"Are you ready?"

Feron's voice was distant to Liara. She couldn't focus; it was now or never. She could not let Cerberus take the Shadow Broker base. That kind of information in those twisted hands, would only mean disaster.

They watched on the screen as a Cerberus cruiser made its way through the eternal storm of Hagalaz. The fact that the Illusive Man didn't think she'd see him coming was insulting. Liara was going to make sure they knew how serious she was. She felt disgusted; they were just one of the many uncomfortable companies she kept within these past two and half years.

They were an organization she was so desperate to trust, just for anything if it meant getting Shepard back.

To bring back the woman who showed bravery in the face of certain death. The woman who Liara knew who could stop the Reaper threat. The woman who showed her kindness and genuine interested in her babblings of asari culture or her research. And even when Liara had mistaken that kindness for something more, she still tried to bring her comfort in Benezia's death.

"I didn't have the best relationship with own my mother. I held onto a lot of anger for far too long with her after she passed." Shepard paused, looking like she was concentration her. "Sorry, I'm making this about myself, but I have a point I want to make."

"It's fine Shepard; you don't need to try to comfort me. Benezia may not have been all of herself when she died, but the blame can only go to her, that's not going to change. The things she did, I can't forgive."

Liara had meant every word of it then.

"Liara, she's your mother, going about it like that is not healthy. Take it from me; my mother also wasn't herself for a long time, and she wasn't herself when she died. I blamed her for a lot when she was really just sick and needed help."

With a quick search after that conversation Liara had found an obituary. Her mother died from a drug overdose on Shepard's twenty-third birthday. Shepard wasn't particularly happy with her when she went digging for that information.

"Please, try to focus on the good times with Benezia, when she was herself. I know it can be hard, and I had very little to go on, but I try. I like to remember that she loved to sing. I wished I kept some of the records she made."

Liara held onto that idea. It helped bring her comfort over the years. She liked to remember when Benezia would read through all her history books with her. She had showered Liara with so many over her childhood while helping her sound out the big words, breaking them down, and encouragingly laughed as Liara failed to say them.
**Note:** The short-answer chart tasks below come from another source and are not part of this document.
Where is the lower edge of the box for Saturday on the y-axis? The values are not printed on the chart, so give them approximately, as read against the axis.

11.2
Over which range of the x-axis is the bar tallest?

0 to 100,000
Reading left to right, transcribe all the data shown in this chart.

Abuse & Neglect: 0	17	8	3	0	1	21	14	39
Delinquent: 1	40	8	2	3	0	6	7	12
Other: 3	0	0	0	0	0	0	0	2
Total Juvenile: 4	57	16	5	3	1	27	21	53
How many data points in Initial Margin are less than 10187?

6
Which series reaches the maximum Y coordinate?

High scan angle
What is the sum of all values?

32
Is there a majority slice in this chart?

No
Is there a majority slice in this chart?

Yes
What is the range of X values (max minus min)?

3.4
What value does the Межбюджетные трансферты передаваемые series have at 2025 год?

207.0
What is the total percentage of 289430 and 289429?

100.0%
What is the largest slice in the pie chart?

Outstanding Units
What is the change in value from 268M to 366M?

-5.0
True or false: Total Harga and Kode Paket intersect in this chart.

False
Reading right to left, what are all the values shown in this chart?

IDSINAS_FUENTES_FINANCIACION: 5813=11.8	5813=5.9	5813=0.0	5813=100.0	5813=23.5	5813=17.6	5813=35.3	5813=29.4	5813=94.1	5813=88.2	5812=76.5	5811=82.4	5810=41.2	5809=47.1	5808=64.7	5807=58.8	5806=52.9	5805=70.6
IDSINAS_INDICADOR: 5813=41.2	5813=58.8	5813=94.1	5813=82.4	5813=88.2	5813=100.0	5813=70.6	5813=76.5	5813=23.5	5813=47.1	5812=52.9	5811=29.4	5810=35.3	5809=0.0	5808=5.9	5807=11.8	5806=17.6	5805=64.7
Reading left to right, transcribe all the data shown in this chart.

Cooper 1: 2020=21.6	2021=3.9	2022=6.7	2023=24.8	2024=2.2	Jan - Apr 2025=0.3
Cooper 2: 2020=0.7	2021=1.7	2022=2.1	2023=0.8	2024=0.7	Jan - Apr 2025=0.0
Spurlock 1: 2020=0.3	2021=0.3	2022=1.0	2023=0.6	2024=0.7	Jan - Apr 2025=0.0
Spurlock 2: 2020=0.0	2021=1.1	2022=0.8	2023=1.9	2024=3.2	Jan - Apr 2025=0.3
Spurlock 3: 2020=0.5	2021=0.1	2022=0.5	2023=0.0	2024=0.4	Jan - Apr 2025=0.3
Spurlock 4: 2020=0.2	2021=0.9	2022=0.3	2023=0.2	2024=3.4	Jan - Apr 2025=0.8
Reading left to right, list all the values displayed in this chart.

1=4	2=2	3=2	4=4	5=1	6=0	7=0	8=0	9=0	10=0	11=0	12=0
But Benezia just kept on encouraging and reading to her aloud to her. Goddess, Liara missed her voice so much.


"Liara, we need to leave now." Feron's voice kept calling.

Liara looked over another screen that held a whole lifetime of achievements and tragedies of Shepard life. A dossier created by the former Shadow Broker. All full of secrets of her old letters, extranet searches, and more.

All that information at Liara's fingertip. But it wasn't her place to going prying, no matter how much she wanted to. If Shepard wanted her to know about, she'd more than willing to let Liara know.

Liara turned her attention to another screen with the last uploading files. On it was information that the former Shadow Broker found so useless, Liara had to go digging for them. The OSD filled with songs found on an old abandoned social media page of Shepard's mother. Liara would make sure it was passed to Shepard the next to she saw her. Goddess willing that would be soon.

Liara's fingers passed over the keyboard one last time as she wiped the remaining drives with the OSD safely secured at her side.

"I'm ready. Let's go."


From the safety outside the storm, Liara and Feron watched as their ship crashed into the Cerberus cruiser. The ships sunk with electricity and flames towards Hagalaz's horizon.

It was for the best. Being cooped up with all the data was bound to drive her mad as Shepard had said.

And it was almost so easy to let it go. That ship wasn't her home. Her true home, where she felt most like herself, burned up over Alchera almost two and half years ago.

Liara stilled her breath and shut her eyes, remembering the feelings of flames on her skin and her tears that fell so easily as she watched the Normandy fall and broke apart. She had felt so trapped and useless in that escape pod.

Liara let go of her breath, but on this shuttle, she felt free and determined to move forward to where the information had pointed her to go. Towards Mars.

Fifty-three years of sorting, synthesizing and utilizing that information. All of her digging on the prothean, she was the one who the that connected the dots between their destruction and the Reapers. By the goddess, she would make sure to be at Shepard's side to stop them.